Astronomers have determined the Big Bang occurred about 13.8 billion years ago and have evidence from the SDSS that supermassive black holes with masses of about a billion times that of the sun existed by about 12.8 billion years ago. This implies that supermassive black holes grew rapidly in the first billion years after the Big Bang. Yet, scientists have struggled to find signs of these growing giant black holes.
"Supermassive black holes are not spontaneously born -- they need to ingest vast amounts of material and that takes time," said lead author Edwige Pezzulli, PhD student of the University of Rome in Italy and member of the project "FIRST", funded by the European Research Council. "We are trying to figure out how they have done this without giving off many telltale signs of this growth."
When material is falling toward a black hole, it becomes heated, and produces large amounts of electromagnetic radiation, including copious X-ray emission. Rapidly growing black holes in the very early Universe should be detectable with Chandra. However, these growing supermassive black holes have proved to be elusive, with only a few, yet to be confirmed candidates found in very long Chandra observations such as the Chandra Deep Field-South, the deepest X-ray image ever taken.
To address this conundrum, Pezzulli and her colleagues examined different theoretical models and tested them against optical data from the SDSS and X-ray data from Chandra. Their findings indicate that black hole feeding during this era may turn on abruptly and last for short periods of time, which means this growth may be difficult to spot.
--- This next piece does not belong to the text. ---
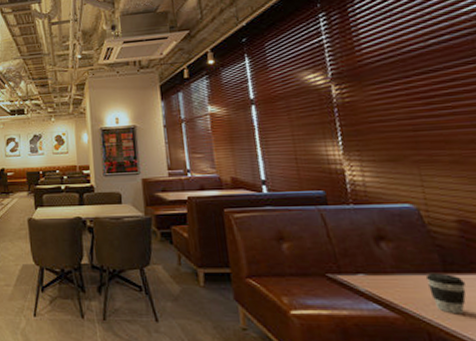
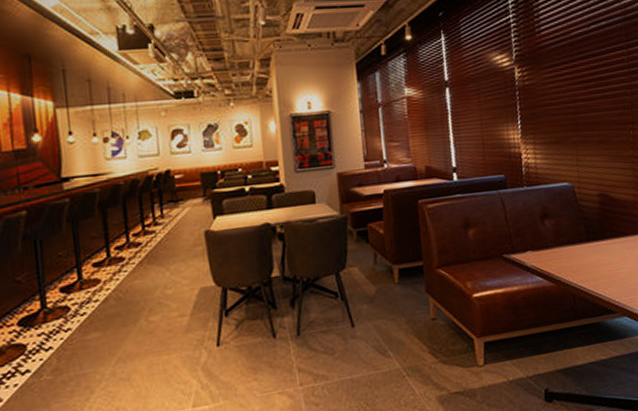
coffee cup: present [425,272,467,315] -> none [574,241,601,276]

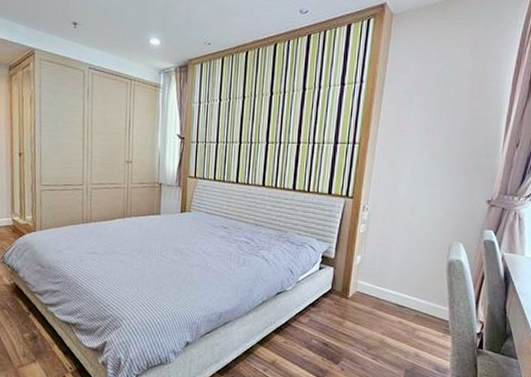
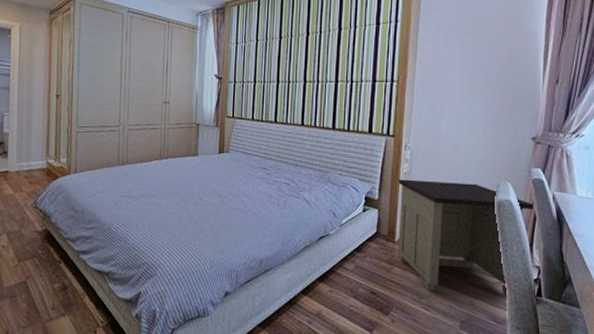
nightstand: none [350,239,483,350] -> present [398,179,533,298]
"In our model only about a third of black holes were actively consuming material and growing 13 billion years ago" said co-author Rosa Valiante of the National Institute for Astrophysics (INAF) in Italy and member of the FIRST team. "About 200 million years earlier only 3% of the black holes were actively eating. Timing, it appears, may be everything."
The researchers reached their conclusions after testing multiple hypotheses, all of which assumed that the black hole growth could exceed the so-called Eddington limit, where the outward pressure of radiation from the hot gas balances the inward pull of the gravity of the black hole.
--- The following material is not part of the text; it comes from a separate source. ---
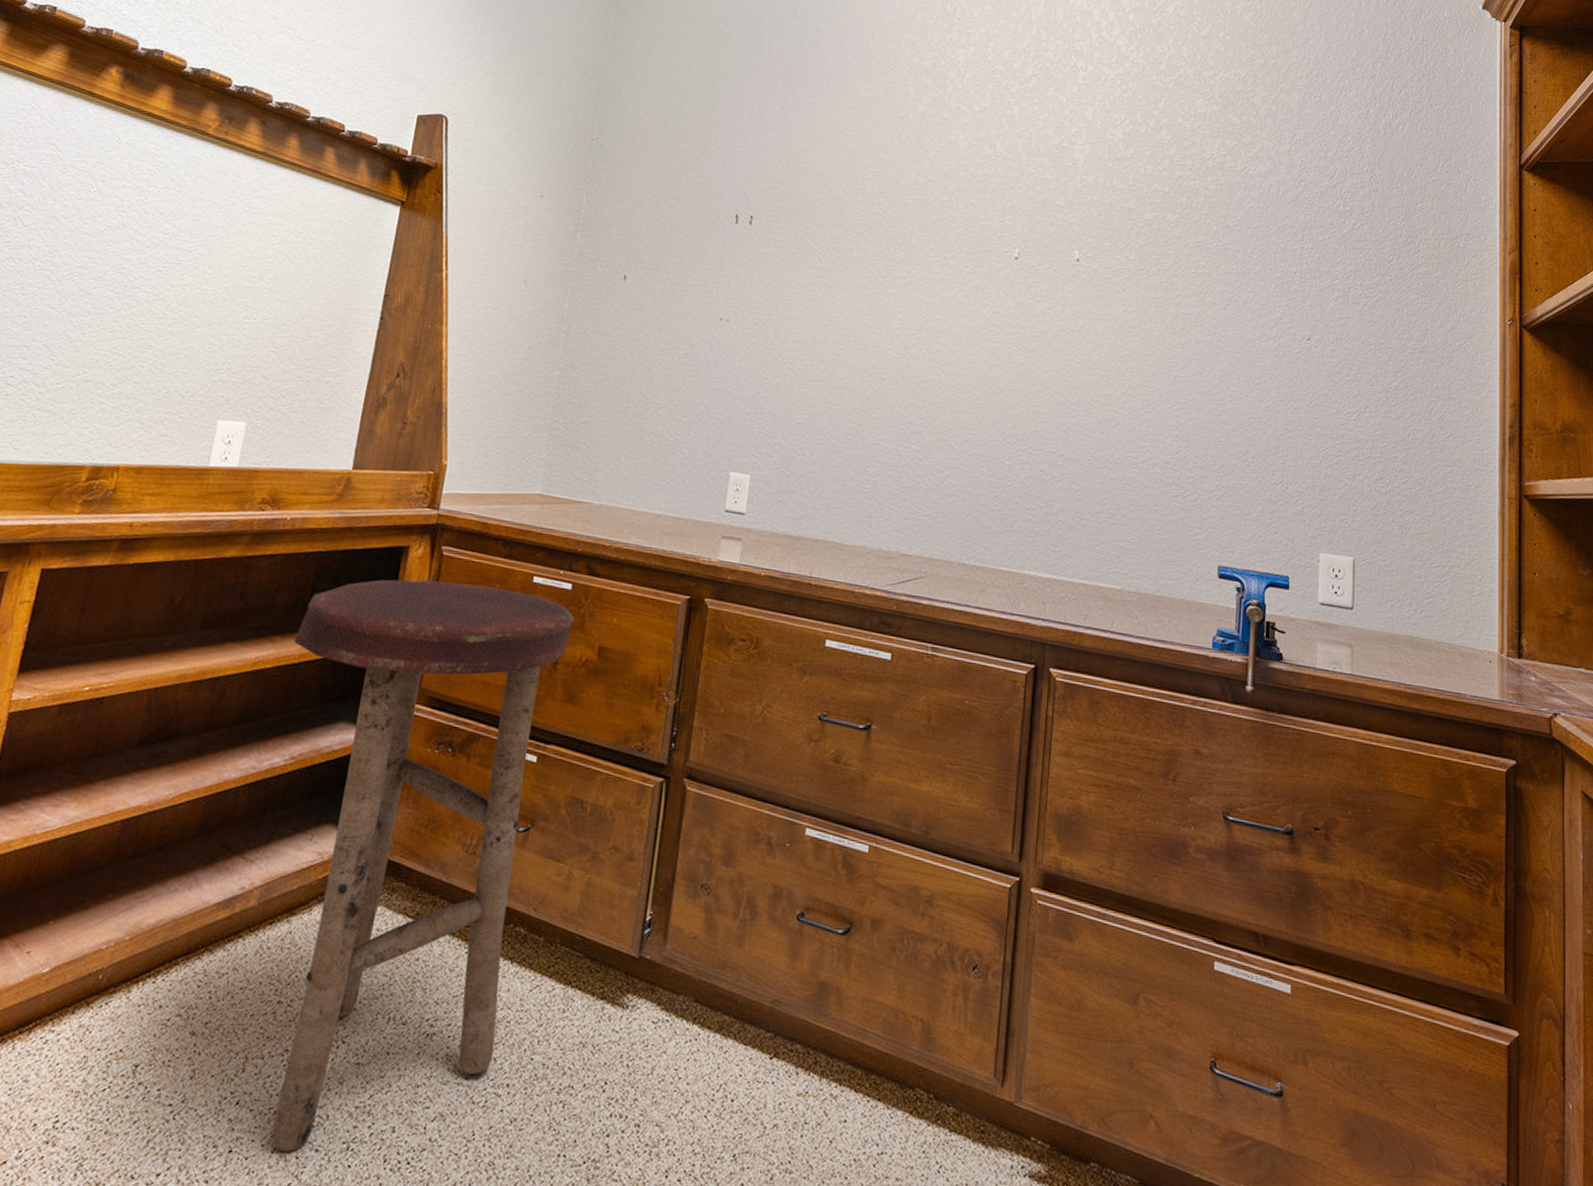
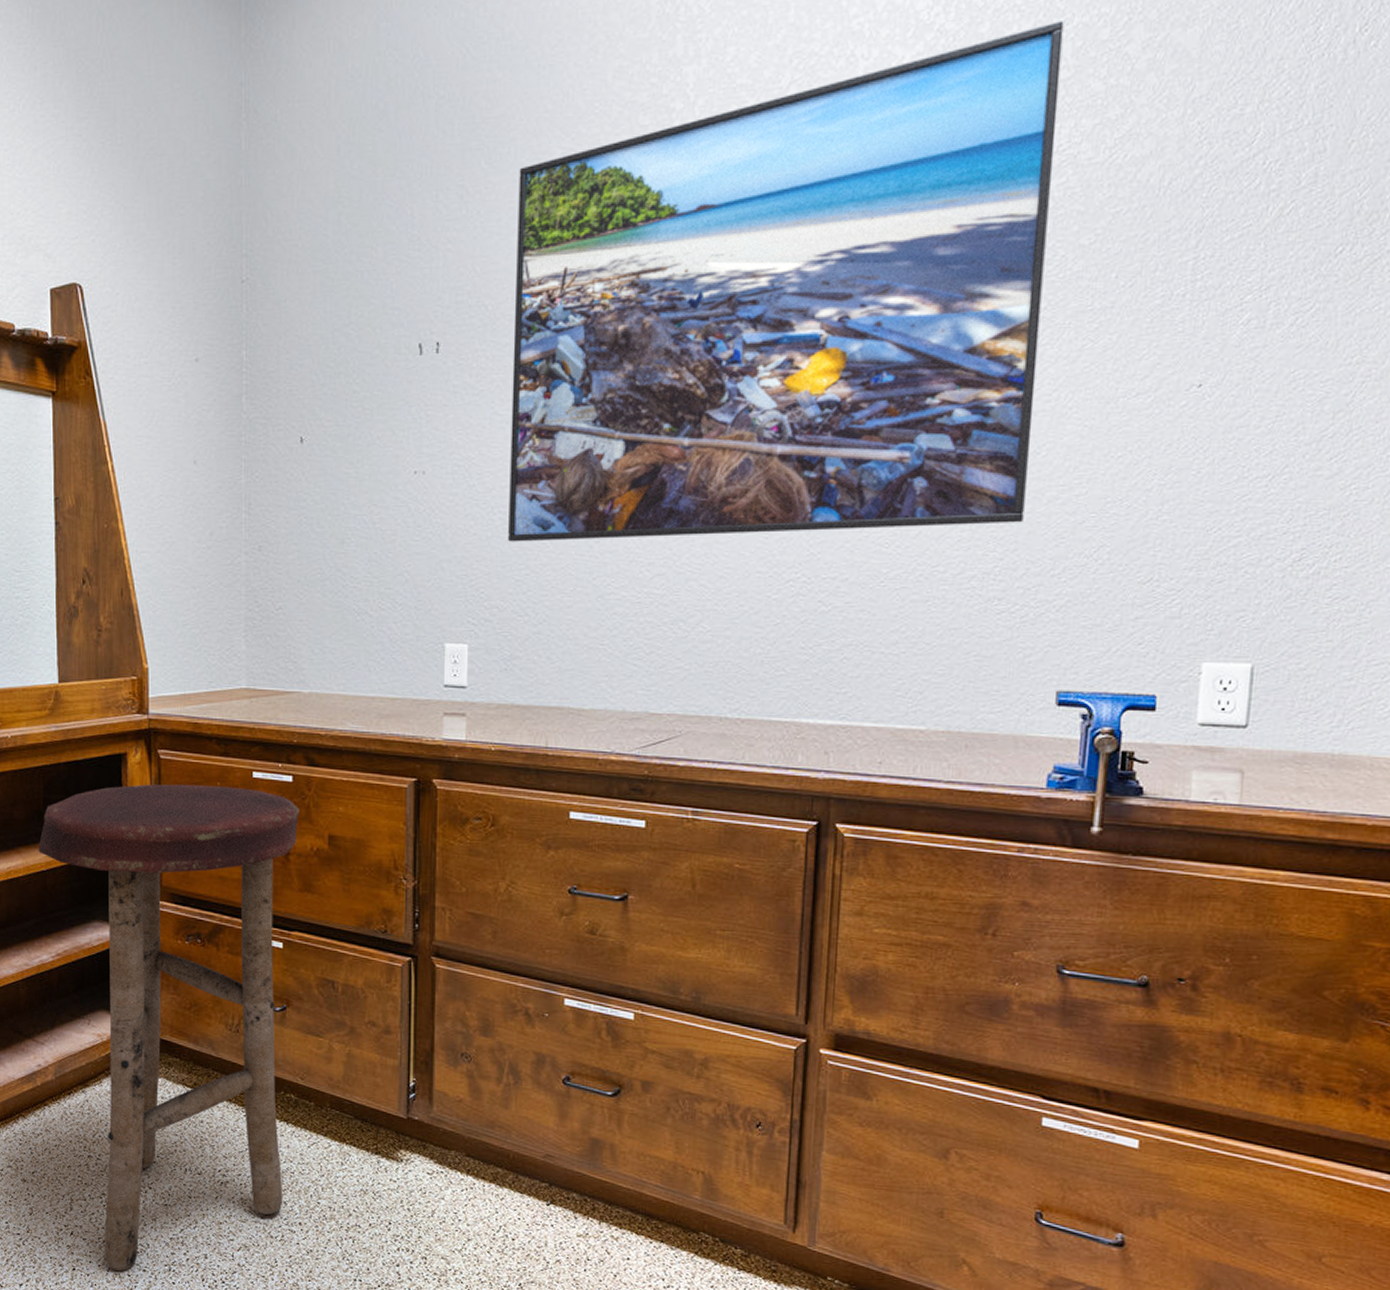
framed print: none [794,72,1213,426] -> present [508,21,1064,542]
The authors' results argued against the possibility that only a small fraction of galaxies during the first billion years after the Big Bang contain supermassive black holes. Also, although these early black holes were likely obscured by thick clouds of material, the authors found that most of the X-rays would have been able to penetrate these clouds.
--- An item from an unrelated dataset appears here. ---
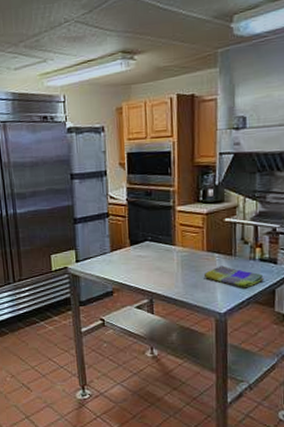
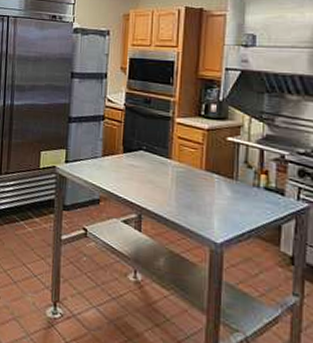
dish towel: present [203,265,264,287] -> none [200,188,269,218]

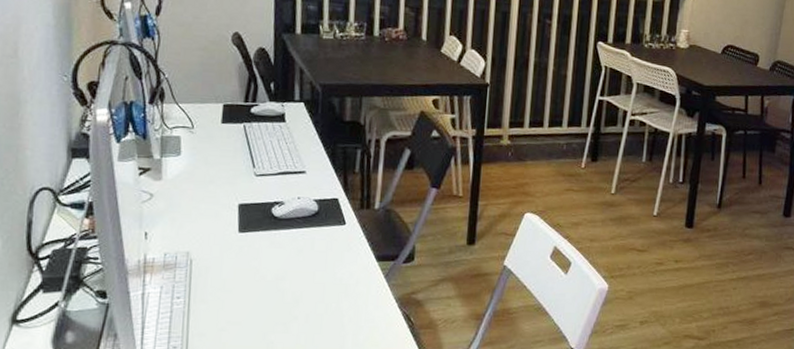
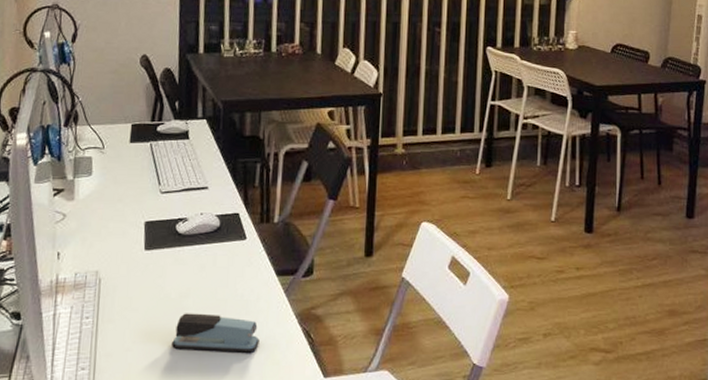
stapler: none [268,295,358,334] -> present [172,313,259,353]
The study is based on the idea that when they were born, the first black holes weighed only about a hundred suns. "These "light" black holes seeds could be the remnants of the first generation of massive stars formed only a few hundred million years after the Big Bang" said co-author Maria Orofino, PhD student of the Scuola Normale Superiore in Italy.
The researchers, a team of female scientists, including Simona Gallerani of Scuola Normale Superiore in Pisa and Tullia Sbarrato of Bicocca University of Milan, in Italy, found that black holes can bulk up so much in their relatively rare bursts of intense growth that light seeds can reach a billion times the mass of the Sun when the universe is only a billion years old.
"In order to know if we are ultimately correct, we will need to look at larger swaths of the sky in X-rays to see if we can find the early, feasting black holes that our models have predicted," said Raffaella Schneider, of Sapienza University in Italy and leader of the ERC project FIRST. "Our results certainly show promise."